Uddin começou a investigar a rede de modo padrão porque estava interessada no auto-reconhecimento, e muitas tarefas de auto-reconhecimento, como identificar seu próprio rosto ou voz, pareciam estar associadas à rede. Nos últimos anos, ela mudou sua atenção para as interações entre redes cerebrais. Assim como diferentes áreas do cérebro interagem entre si para formar redes, diferentes redes interagem entre si de maneiras significativas, disse Uddin. “As interações em rede são mais elucidativas para estudar em alguns aspectos do que apenas uma rede isolada, porque elas trabalham juntas e depois se separam e mudam o que estão fazendo ao longo do tempo.”

Ela está particularmente interessada em como a rede no modo padrão interage com a rede de relevância, o que parece nos ajudar a identificar a informação mais relevante em um determinado momento. Seu trabalho sugere que a rede de saliência detecta quando algo é importante prestar atenção e então atua como um interruptor para desligar a rede de modo padrão.

Os pesquisadores também têm examinado se distúrbios de saúde mental, como a depressão, poderiam estar ligados a problemas com a rede de modo padrão. Até agora, as descobertas foram inconclusivas. Em pessoas com depressão, por exemplo, alguns investigadores descobriram que os nós da rede estão excessivamente ligados, enquanto outros descobriram o oposto – que os nós não estão a conseguir ligar-se. E em alguns estudos, a rede em modo padrão em si não é anormal, mas suas interações com outras redes são. Estas descobertas podem parecer incompatíveis, mas estão alinhadas com descobertas recentes de que a depressão talvez seja um conjunto de diferentes distúrbios que apresentam sintomas semelhantes.

Enquanto isso, Menon desenvolveu o que chama de teoria da rede tripla. Ele postula que interações anormais entre a rede de modo padrão, a rede de saliência e uma terceira chamada rede frontoparietal poderiam contribuir para distúrbios de saúde mental, incluindo esquizofrenia, depressão, ansiedade, demência e autismo. Normalmente, a atividade da rede no modo padrão diminui quando alguém presta atenção a um estímulo externo, enquanto a atividade nas outras duas redes aumenta. Este empurrar e puxar entre redes pode não funcionar da mesma forma em pessoas com perturbações psiquiátricas ou de desenvolvimento, suspeita Menon.
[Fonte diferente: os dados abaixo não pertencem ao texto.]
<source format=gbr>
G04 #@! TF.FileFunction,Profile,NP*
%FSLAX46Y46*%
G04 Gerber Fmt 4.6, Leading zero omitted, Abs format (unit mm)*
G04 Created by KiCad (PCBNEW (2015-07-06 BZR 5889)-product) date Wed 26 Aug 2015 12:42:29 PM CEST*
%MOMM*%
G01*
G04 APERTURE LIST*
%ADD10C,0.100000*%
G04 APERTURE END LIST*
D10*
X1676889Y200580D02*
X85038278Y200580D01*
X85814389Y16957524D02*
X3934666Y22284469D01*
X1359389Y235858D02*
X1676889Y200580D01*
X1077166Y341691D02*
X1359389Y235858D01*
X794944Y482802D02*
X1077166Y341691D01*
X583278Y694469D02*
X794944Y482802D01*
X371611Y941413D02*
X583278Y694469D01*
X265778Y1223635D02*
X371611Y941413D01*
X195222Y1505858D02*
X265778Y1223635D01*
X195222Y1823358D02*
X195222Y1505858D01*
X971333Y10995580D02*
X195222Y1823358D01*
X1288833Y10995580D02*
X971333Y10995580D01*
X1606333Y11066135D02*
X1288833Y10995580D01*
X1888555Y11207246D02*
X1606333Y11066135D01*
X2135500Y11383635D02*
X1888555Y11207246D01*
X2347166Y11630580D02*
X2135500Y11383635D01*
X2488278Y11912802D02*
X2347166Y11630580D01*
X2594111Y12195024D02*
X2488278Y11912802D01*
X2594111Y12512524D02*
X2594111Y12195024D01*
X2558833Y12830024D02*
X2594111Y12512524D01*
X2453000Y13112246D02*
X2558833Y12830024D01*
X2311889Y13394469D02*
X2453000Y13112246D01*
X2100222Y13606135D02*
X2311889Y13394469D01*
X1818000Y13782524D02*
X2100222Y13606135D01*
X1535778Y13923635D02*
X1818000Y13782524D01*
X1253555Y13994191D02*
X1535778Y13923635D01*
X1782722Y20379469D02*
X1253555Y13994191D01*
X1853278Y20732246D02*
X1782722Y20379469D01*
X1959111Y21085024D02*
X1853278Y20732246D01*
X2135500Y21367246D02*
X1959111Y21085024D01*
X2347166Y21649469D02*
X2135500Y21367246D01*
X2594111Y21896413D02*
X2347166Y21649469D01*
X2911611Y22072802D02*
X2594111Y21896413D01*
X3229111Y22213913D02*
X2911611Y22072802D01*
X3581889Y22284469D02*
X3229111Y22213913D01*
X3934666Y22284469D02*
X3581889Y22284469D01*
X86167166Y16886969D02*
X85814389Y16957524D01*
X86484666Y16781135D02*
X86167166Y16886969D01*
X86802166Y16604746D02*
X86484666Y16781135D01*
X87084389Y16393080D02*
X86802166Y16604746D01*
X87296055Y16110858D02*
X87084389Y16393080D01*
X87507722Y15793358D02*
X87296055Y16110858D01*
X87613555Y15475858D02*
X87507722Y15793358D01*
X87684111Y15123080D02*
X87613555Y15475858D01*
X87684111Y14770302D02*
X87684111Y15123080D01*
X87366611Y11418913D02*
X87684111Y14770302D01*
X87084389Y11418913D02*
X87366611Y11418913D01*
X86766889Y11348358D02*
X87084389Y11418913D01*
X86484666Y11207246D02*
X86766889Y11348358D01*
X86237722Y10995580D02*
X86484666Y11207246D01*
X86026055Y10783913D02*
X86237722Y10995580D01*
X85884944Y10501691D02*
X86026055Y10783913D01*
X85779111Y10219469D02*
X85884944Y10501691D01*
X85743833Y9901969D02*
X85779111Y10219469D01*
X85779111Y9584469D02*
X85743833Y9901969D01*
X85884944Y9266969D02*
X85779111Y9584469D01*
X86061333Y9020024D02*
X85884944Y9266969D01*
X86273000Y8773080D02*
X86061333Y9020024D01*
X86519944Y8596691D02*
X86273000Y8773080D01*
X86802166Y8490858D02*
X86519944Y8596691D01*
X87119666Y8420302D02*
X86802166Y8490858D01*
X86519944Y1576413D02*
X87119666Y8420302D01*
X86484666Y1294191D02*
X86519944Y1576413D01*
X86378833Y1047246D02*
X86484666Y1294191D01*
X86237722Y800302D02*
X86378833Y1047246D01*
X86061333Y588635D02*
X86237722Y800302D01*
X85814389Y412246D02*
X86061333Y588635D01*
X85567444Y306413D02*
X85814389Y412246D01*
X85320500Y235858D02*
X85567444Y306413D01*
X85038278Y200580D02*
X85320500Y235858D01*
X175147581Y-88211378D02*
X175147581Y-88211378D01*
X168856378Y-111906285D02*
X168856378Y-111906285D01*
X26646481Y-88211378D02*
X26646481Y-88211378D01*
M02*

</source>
Deanna Barch, que estuda a neurobiologia das doenças mentais na Universidade de Washington, em St. Louis, está intrigado com a teoria da rede tripla. Investigar como as redes são interligadas de maneira diferente em pessoas com transtornos mentais pode ajudar os pesquisadores a encontrar mecanismos subjacentes e desenvolver tratamentos, disse ela. No entanto, ela não acha que as interações em rede por si só explicarão completamente a doença mental. “Penso em compreender as diferenças de conectividade como ponto de partida”, disse Barch. “Não é um ponto final.”
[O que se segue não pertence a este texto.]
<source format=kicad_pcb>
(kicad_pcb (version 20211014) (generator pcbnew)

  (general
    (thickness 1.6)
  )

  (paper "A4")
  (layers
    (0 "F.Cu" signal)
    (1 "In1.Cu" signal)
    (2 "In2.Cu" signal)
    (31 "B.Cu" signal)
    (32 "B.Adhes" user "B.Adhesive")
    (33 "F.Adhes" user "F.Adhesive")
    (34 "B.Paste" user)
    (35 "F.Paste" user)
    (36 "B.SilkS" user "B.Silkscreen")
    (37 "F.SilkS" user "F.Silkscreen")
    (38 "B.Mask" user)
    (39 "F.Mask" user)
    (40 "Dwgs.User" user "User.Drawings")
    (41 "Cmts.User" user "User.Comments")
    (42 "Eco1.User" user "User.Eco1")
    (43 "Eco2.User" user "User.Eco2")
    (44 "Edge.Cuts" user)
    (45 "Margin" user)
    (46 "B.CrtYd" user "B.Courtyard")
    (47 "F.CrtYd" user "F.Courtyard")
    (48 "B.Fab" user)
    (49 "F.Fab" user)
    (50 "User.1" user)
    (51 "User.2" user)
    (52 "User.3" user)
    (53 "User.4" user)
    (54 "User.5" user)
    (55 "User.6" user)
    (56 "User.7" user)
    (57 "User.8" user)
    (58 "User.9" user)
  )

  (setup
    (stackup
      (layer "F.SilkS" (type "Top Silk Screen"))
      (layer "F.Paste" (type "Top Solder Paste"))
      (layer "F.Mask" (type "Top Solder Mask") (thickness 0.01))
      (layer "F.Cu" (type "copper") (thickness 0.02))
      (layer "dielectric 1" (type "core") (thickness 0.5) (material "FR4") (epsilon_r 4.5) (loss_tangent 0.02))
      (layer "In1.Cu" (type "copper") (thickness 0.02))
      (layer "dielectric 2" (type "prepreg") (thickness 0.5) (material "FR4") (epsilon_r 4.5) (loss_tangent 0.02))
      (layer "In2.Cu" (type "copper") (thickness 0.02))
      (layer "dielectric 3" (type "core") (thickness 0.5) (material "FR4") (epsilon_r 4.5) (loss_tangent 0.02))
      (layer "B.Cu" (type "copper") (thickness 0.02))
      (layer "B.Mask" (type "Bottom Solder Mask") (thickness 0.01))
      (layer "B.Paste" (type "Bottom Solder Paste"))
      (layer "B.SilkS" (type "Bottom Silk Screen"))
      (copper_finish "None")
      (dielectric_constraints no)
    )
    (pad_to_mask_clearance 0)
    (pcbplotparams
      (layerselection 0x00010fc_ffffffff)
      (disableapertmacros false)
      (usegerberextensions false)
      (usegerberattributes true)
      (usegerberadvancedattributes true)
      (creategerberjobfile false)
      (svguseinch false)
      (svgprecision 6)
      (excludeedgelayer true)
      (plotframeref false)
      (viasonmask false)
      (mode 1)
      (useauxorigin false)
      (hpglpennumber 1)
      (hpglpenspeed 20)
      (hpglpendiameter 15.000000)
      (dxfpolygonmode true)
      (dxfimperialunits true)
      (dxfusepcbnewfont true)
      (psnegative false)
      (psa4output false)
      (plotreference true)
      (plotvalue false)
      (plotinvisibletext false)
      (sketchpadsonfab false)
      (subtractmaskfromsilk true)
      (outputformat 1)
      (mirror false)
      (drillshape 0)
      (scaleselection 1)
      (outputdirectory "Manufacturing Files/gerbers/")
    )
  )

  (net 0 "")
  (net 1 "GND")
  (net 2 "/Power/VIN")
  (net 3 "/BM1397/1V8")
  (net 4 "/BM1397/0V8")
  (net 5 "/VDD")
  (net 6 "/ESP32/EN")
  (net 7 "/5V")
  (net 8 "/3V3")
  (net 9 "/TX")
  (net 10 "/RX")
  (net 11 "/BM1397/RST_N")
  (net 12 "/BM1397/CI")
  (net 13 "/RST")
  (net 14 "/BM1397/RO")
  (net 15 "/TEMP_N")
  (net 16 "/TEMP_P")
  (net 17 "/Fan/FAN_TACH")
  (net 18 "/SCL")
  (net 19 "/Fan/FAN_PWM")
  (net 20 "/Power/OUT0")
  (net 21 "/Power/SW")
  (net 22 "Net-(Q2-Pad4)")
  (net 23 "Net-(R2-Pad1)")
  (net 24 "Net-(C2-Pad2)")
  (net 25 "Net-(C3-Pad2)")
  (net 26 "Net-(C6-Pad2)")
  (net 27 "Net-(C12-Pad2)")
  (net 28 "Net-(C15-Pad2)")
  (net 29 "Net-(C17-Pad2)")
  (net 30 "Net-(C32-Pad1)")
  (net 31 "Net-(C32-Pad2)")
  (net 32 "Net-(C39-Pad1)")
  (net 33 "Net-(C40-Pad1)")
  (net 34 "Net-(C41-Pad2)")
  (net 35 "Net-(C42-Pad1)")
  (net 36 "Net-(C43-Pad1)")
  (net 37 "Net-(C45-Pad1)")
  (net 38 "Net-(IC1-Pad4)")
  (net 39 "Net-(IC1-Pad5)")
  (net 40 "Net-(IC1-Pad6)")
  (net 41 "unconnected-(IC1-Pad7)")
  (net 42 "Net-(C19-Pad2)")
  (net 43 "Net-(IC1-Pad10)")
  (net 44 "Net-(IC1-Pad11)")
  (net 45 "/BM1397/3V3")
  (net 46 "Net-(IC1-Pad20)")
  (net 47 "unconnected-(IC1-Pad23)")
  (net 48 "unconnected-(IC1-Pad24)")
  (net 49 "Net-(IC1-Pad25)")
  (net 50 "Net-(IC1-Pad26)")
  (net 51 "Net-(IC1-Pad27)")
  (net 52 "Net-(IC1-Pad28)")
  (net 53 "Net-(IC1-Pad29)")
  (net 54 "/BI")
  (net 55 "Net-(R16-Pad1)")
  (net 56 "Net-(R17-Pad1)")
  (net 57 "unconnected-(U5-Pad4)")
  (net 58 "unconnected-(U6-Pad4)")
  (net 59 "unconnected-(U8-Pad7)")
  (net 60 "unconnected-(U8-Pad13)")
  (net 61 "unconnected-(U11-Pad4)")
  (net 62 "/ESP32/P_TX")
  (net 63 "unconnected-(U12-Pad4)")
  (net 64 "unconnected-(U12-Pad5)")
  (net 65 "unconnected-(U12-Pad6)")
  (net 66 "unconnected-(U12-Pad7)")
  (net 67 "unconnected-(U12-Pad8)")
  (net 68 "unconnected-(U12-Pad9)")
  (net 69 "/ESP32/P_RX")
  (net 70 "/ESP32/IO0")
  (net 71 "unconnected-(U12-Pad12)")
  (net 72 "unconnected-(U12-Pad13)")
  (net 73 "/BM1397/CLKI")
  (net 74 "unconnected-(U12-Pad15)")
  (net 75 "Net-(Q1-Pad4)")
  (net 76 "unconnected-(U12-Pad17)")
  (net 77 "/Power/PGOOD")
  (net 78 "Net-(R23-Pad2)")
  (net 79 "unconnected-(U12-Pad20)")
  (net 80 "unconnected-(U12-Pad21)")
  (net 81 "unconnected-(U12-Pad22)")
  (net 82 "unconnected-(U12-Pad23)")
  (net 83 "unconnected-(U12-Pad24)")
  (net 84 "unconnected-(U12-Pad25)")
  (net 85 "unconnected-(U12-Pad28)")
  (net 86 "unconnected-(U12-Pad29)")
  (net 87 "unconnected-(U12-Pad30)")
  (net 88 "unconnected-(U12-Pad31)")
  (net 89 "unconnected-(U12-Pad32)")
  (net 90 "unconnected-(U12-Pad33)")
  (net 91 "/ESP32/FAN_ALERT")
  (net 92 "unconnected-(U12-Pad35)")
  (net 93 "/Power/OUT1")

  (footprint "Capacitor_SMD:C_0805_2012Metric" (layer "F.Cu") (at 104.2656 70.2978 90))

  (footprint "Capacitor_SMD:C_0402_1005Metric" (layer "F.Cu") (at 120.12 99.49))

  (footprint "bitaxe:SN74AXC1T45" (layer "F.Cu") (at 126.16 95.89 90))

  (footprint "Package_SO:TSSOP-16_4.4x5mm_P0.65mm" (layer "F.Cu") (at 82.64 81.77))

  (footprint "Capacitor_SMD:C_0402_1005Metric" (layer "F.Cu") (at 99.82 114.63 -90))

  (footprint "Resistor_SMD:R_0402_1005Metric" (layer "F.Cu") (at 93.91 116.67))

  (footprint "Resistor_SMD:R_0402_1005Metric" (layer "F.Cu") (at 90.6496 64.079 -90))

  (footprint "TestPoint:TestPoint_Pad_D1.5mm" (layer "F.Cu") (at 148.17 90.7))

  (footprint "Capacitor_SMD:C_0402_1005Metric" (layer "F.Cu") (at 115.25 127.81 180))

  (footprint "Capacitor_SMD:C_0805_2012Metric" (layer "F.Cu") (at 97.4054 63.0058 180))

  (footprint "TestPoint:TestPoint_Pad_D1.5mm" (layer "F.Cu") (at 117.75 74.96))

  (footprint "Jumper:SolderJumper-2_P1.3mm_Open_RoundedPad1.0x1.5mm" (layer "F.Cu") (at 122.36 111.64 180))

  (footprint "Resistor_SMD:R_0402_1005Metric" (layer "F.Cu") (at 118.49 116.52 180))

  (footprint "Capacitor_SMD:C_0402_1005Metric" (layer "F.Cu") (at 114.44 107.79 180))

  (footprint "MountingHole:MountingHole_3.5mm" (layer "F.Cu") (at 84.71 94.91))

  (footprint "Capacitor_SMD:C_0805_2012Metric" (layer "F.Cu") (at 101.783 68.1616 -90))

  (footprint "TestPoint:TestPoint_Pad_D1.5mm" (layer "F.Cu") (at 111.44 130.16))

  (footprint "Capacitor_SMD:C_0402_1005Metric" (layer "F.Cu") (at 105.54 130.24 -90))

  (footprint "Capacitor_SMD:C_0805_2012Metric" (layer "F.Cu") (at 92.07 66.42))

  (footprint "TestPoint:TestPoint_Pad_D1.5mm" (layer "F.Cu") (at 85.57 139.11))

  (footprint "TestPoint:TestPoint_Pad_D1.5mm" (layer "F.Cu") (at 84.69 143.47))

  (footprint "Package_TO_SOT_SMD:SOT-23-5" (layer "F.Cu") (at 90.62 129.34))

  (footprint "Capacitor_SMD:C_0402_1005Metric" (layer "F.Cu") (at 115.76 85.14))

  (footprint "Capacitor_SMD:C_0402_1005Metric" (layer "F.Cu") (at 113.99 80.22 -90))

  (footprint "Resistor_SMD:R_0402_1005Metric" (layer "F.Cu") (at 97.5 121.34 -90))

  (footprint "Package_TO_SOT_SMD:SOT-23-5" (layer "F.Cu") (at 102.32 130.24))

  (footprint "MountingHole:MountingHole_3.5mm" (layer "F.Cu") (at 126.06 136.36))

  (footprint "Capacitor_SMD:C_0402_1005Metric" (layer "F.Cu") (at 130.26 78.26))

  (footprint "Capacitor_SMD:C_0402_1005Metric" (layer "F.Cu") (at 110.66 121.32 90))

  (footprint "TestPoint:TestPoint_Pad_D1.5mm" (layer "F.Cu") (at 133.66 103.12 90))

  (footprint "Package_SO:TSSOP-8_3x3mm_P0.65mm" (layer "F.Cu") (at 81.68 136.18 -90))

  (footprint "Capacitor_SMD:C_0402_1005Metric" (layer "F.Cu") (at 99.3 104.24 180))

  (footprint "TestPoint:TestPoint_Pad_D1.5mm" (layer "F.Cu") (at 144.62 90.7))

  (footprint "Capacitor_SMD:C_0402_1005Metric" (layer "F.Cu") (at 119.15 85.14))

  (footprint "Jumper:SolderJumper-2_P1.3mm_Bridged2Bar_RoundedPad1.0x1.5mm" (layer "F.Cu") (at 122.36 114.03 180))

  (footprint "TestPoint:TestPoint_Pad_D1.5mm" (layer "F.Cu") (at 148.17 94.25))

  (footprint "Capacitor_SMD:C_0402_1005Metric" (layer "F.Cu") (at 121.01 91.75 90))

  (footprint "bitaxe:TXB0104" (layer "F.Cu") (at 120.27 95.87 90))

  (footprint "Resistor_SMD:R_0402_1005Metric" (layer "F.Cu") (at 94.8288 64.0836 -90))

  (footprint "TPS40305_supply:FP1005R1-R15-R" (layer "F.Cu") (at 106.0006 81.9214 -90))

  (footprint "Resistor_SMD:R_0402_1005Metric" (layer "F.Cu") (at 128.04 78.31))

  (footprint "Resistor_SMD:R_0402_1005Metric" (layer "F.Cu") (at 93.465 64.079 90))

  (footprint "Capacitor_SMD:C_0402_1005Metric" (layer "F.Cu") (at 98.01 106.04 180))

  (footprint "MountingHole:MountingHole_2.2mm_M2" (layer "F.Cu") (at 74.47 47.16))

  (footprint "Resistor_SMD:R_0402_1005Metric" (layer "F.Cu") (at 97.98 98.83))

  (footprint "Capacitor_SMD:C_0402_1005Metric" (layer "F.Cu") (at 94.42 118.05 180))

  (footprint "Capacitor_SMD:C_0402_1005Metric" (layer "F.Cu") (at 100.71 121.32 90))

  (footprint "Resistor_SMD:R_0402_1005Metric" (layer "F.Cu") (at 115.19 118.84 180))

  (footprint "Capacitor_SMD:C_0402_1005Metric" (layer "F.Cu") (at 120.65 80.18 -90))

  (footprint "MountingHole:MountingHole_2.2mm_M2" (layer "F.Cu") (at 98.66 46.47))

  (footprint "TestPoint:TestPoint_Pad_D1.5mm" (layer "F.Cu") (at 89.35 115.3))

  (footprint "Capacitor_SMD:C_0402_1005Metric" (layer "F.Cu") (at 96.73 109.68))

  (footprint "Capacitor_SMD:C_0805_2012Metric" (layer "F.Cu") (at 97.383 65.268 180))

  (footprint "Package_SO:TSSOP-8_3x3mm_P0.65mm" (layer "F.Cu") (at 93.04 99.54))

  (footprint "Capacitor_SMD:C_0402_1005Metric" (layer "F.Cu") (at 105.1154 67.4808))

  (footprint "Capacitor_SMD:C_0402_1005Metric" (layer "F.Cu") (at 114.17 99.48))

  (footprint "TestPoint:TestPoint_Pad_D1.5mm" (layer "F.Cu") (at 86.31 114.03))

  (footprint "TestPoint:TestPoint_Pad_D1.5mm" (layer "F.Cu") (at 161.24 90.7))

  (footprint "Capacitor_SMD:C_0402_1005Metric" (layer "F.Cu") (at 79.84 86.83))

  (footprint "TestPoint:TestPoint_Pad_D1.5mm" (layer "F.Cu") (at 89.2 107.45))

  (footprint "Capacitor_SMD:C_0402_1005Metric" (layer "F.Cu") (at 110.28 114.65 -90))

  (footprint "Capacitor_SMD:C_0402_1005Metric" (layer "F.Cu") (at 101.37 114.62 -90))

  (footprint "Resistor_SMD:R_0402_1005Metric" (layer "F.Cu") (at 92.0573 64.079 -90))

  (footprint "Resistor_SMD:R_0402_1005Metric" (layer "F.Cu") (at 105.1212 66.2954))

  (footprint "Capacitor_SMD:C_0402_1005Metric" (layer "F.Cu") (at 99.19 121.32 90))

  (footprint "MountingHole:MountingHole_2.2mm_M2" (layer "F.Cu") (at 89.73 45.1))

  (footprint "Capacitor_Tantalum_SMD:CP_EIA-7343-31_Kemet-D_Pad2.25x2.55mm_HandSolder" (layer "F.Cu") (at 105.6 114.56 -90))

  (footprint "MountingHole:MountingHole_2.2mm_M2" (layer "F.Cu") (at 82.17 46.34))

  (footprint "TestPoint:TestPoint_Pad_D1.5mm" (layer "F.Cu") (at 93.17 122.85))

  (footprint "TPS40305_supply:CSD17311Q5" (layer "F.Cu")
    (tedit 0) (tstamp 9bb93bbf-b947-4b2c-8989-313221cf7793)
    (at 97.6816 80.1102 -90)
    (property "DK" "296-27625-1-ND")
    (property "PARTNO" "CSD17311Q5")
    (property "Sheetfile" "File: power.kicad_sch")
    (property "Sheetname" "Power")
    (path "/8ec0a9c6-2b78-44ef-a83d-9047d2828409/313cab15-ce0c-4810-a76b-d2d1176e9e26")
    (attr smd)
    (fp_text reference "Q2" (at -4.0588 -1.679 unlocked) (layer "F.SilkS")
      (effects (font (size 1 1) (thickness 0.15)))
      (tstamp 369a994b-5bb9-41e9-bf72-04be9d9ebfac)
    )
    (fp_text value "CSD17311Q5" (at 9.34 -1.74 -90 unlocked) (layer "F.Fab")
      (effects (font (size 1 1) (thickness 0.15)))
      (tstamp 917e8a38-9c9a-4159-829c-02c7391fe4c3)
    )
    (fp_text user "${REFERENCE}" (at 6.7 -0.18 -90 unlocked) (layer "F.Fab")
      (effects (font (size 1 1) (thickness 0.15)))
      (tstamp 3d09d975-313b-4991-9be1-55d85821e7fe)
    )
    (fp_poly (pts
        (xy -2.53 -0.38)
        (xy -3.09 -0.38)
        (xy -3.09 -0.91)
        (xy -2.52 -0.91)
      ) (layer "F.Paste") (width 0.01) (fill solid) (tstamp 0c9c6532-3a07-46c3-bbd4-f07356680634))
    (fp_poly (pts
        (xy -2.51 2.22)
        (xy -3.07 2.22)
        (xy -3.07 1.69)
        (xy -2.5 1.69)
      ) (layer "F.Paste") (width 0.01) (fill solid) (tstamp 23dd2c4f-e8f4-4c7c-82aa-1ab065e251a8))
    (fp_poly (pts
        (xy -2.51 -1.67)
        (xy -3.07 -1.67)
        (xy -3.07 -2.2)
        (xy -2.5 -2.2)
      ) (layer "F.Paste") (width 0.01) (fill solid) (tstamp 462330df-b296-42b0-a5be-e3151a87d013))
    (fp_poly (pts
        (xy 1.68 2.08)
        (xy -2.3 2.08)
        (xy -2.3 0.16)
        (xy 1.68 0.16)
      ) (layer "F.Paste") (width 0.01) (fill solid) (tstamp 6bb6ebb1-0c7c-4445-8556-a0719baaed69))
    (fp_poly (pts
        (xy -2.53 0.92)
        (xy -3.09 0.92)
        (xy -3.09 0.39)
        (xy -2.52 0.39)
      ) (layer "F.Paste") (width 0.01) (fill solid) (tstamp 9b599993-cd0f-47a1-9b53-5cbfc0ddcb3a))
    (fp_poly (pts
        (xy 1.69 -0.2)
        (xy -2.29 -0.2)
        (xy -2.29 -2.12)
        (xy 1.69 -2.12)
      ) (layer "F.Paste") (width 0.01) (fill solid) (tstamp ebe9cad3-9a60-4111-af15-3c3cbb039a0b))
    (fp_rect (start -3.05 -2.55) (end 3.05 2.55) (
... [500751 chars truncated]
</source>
O entendimento atual da rede de modo padrão certamente também não é o seu ponto final. Desde a sua descoberta, tem levado os neurocientistas a pensar além das responsabilidades de regiões cerebrais individuais, para os efeitos das interações entre redes cerebrais. E isso levou muitas pessoas a apreciar as atividades da mente focadas no interior - mesmo quando estamos sonhando acordados ou em repouso, nosso cérebro trabalha arduamente para que isso aconteça.